While county health officials are taking action, California Governor Gavin Newsom has been mostly silent on the rise in Covid cases. Newsom, facing a recall election, has been barnstorming the state touting new initiatives as a result of the state’s massive budget surplus. He is fond of saying from the podium that California is “roaring back.” Unfortunately, his assessment applies not just to the state’s positive budgetary situation, but also to its Covid-19 infection rates.

Newsom has taken few questions on the subject of Covid in the past week, despite his numerous appearances. When he signed the state budget at a political campaign-style event, he took no questions at all. The governor’s most recent messages on Twitter have not addressed the rapid rise in cases either, but rather implored Californians to “get vaccinated.” Good advice, according to infectious disease experts.

The closely-watched 7-day average test positivity rate and cases per 100,000 are both surging. On July 4, the 7-day average test positivity rate was 1.8%. It has more than doubled since then to 3.7% on Friday. Likewise, the case rate per 100,000 in CA has jumped from 4.2 on July 4 to 5.4 on Friday.
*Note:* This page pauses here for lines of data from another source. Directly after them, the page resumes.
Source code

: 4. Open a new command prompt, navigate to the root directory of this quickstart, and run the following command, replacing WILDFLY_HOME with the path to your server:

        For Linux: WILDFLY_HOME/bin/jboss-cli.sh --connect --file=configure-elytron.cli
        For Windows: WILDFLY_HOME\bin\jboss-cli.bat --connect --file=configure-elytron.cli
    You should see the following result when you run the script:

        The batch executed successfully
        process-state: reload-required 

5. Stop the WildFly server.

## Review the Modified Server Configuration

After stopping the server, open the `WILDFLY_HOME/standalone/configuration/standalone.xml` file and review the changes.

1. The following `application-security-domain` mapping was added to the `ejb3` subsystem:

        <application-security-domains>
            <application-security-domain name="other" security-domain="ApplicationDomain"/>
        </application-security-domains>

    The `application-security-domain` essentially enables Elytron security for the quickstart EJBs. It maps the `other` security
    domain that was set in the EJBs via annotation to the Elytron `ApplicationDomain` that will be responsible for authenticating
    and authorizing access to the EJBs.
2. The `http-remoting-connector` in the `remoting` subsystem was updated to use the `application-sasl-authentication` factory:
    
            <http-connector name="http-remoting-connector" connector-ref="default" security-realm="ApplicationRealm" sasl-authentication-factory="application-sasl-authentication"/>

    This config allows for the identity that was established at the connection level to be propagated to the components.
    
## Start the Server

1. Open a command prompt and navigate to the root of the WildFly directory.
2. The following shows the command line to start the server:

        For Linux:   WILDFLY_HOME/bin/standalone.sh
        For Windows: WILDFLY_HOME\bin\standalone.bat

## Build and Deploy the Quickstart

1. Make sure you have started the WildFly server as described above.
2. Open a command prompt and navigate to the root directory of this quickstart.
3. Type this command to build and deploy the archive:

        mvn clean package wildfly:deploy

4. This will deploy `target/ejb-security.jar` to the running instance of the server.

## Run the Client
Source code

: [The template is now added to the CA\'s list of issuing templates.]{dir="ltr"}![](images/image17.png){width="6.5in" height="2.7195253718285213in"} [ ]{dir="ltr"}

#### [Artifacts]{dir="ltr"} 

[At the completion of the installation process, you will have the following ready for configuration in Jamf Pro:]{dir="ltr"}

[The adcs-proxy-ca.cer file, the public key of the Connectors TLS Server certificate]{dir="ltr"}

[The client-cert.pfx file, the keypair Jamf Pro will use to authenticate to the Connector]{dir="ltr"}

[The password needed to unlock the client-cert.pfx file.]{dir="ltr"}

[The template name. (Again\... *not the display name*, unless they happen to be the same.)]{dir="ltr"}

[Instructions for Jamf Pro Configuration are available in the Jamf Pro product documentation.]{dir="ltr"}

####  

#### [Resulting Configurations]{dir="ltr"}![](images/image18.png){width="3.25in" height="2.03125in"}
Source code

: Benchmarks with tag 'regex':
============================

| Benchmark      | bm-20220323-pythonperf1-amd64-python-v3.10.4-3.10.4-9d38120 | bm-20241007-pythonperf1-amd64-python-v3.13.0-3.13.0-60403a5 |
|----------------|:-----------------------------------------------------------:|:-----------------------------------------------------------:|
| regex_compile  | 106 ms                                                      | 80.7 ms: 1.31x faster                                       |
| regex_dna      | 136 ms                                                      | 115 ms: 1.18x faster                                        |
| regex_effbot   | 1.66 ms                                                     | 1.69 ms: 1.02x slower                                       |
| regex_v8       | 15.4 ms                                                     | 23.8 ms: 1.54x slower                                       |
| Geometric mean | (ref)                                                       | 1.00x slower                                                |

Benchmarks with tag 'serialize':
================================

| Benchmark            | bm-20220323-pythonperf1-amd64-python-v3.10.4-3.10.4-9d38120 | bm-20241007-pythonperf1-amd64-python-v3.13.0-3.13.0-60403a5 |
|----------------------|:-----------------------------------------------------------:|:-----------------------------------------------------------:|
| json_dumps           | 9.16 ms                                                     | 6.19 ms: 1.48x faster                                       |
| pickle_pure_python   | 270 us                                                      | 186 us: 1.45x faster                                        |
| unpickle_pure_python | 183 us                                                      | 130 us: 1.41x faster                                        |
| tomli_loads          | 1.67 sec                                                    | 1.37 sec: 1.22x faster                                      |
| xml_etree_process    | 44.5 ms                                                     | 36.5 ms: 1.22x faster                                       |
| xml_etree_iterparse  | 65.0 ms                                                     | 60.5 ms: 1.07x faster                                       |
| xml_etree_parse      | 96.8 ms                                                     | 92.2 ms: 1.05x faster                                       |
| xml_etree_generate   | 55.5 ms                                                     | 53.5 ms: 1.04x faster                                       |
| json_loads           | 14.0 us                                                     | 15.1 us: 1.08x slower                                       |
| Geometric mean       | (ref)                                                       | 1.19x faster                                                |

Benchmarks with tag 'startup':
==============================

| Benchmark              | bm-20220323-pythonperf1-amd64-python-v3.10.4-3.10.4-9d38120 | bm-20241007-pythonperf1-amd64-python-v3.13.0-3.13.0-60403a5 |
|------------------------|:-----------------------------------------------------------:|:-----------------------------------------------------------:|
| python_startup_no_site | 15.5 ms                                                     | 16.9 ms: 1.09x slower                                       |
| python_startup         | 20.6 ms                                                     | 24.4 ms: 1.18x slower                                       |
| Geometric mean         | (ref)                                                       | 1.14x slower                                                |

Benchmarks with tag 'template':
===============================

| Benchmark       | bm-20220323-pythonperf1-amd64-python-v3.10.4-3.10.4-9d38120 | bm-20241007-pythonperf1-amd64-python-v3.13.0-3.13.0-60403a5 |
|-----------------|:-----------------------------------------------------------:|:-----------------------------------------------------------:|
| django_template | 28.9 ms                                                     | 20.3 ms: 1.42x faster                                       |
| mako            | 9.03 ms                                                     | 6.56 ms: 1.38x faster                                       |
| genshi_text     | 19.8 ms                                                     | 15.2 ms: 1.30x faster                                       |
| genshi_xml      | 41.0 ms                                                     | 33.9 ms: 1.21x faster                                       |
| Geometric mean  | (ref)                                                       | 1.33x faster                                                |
The numbers are worrying not just because they indicate a rapid rise in infections, but also because such a rapid rise is hard to stop once started.

When Governor Newsom reopened the state on June 15, he set aside his Blueprint for a Safer Economy framework, which dictated how widely counties could open based on key Covid metrics, including test positivity and cases per 100,000. If that framework were still in place, California would no longer be in its Yellow, or Minimal, tier, but on the far side of the Orange, or Moderate, tier teetering on the verge of the Red, or Substantial, tier. That’s based on the state’s current case rate of 5.4 per 100,000. The state’s largest city, Los Angeles, announced numbers on Thursday that would qualify it for that Red tier, thus the mask mandate.

Newsom’s office declined media requests to address the new mask requirements.